Indeed, at a time when so many of us must be mobile, often against our wills and without a clear sense of why we are being made to move, we need to pose with renewed vigor the question of community, to rethink what communities are and actively forge communities both with those who are close to us and those who, at first sight, seem removed from our daily experiences. We think that the education in imaginative reasoning our department offers empowers students to ask questions particularly pertinent to this state of neoliberal affairs: What would it be like to live elsewhere and interact with those with whom we seem to have little in common? Or, conversely, what would it be like to share affirmatively our own communal spaces with strangers from diverse parts of the world who come to us?
As the Department of English at the University of Nebraska-Lincoln, we are especially committed to posing such questions that cut to the core of ongoing conversations about the state of the Humanities in the twenty-first century because we are keenly aware of our specific place within a university on the Great Plains with a more than a century old land grant mission. Indeed, we affirm the specificity of our locality—of our place, as well as the specificity of other places—as crucial for inquiry across our curriculum and for the research and creative activities many of us pursue. At the same time, we recognize that the lives of students today—not just in metropolises but also here in Nebraska—are ceaselessly confronted with the impact of global forces. Students need to become more globally aware and better equipped to navigate nimbly a broader and more rapidly shifting world than their grandparents, if not their parents, could dream of; but they also can find it difficult to get their “local” voices heard. We thus seek to guide our students in the process of bringing their “local” voices (the specificity of their social locations) to bear on the global context (the “world”).
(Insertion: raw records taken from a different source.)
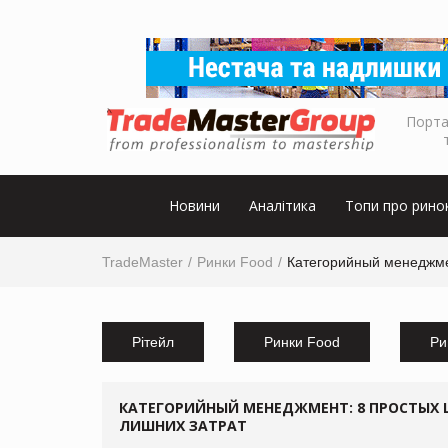
Порта
Новини
Аналітика
Топи про рино
TradeMaster
Ринки Food
Категорийный менеджме
Рітейл
Ринки Food
Ри
КАТЕГОРИЙНЫЙ МЕНЕДЖМЕНТ: 8 ПРОСТЫХ 
ЛИШНИХ ЗАТРАТ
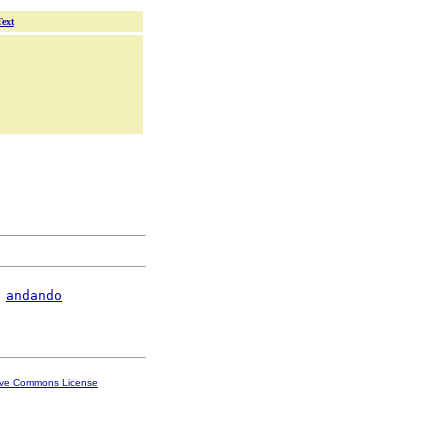
Text
 
andando
ive Commons License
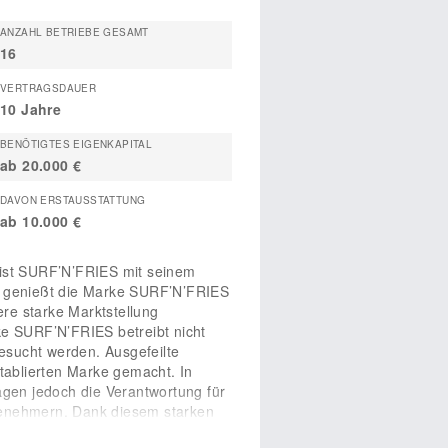
ANZAHL BETRIEBE GESAMT
16
VERTRAGSDAUER
10 Jahre
BENÖTIGTES EIGENKAPITAL
ab 20.000 €
DAVON ERSTAUSSTATTUNG
ab 10.000 €
 ist SURF’N’FRIES mit seinem
der genießt die Marke SURF’N’FRIES
re starke Marktstellung
ke SURF’N’FRIES betreibt nicht
gesucht werden. Ausgefeilte
ablierten Marke gemacht. In
gen jedoch die Verantwortung für
senehmern. Dank diesem starken
Franchisenehmer
Unsere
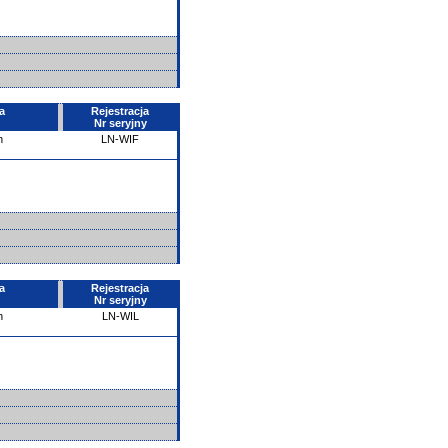
a
Rejestracja
Nr seryjny
n
LN-WIF
a
Rejestracja
Nr seryjny
n
LN-WIL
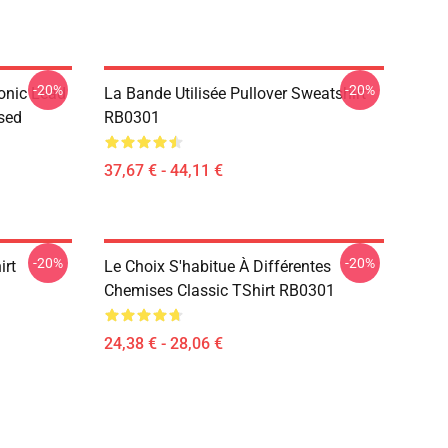
-20%
-20%
onic Lead
La Bande Utilisée Pullover Sweatshirt
sed
RB0301
37,67 € - 44,11 €
-20%
-20%
irt
Le Choix S'habitue À Différentes
Chemises Classic TShirt RB0301
24,38 € - 28,06 €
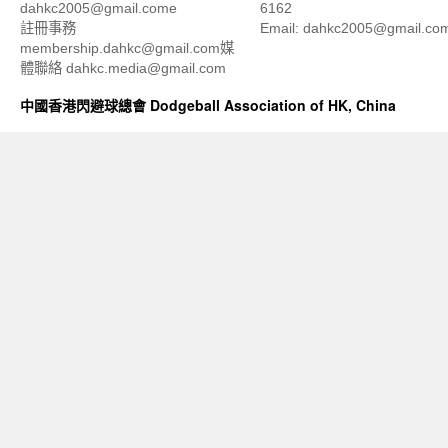
dahkc2005@gmail.come
6162
註冊事務
Email: dahkc2005@gmail.co
membership.dahkc@gmail.com媒
體聯絡 dahkc.media@gmail.com
中國香港閃避球總會 Dodgeball Association of HK, China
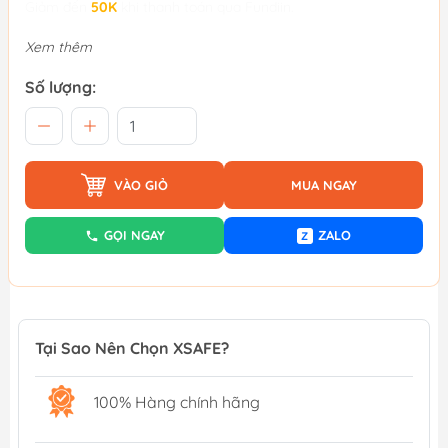
Giảm đến
50K
khi thanh toán qua Fundiin.
Xem thêm
Số lượng:
VÀO GIỎ
MUA NGAY
GỌI NGAY
ZALO
Z
Tại Sao Nên Chọn XSAFE?
100% Hàng chính hãng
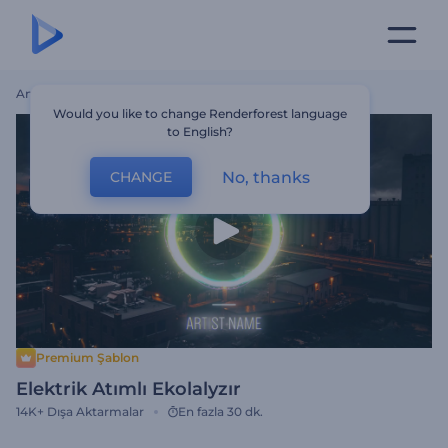
Ana Sayfa
Şablonlar
Elektrik Atımlı Ekolalyzır
Would you like to change Renderforest language
to English?
No, thanks
CHANGE
Premium Şablon
Elektrik Atımlı Ekolalyzır
14K+
Dışa Aktarmalar
En fazla 30 dk.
Contrary to many misperceptions about the Great Plains, the “world” is not just “out there”—elsewhere; it is in fact right here in Lincoln, Nebraska, a community in which students in the local public schools speak more than sixty languages and where global migration has left an indelible mark on the city, the state, and the region. This globalization of local communities is ripe with potential—and imaginative reasoning is precisely that skill and capacity that allows us, collectively and individually, to partake in the important civic process of realizing this culturally rich potential. As the Department of English at the University of Nebraska-Lincoln, we are committed to educating our students in this art of imaginative reasoning so that they can become well-informed and caring actors in an increasingly diverse environment.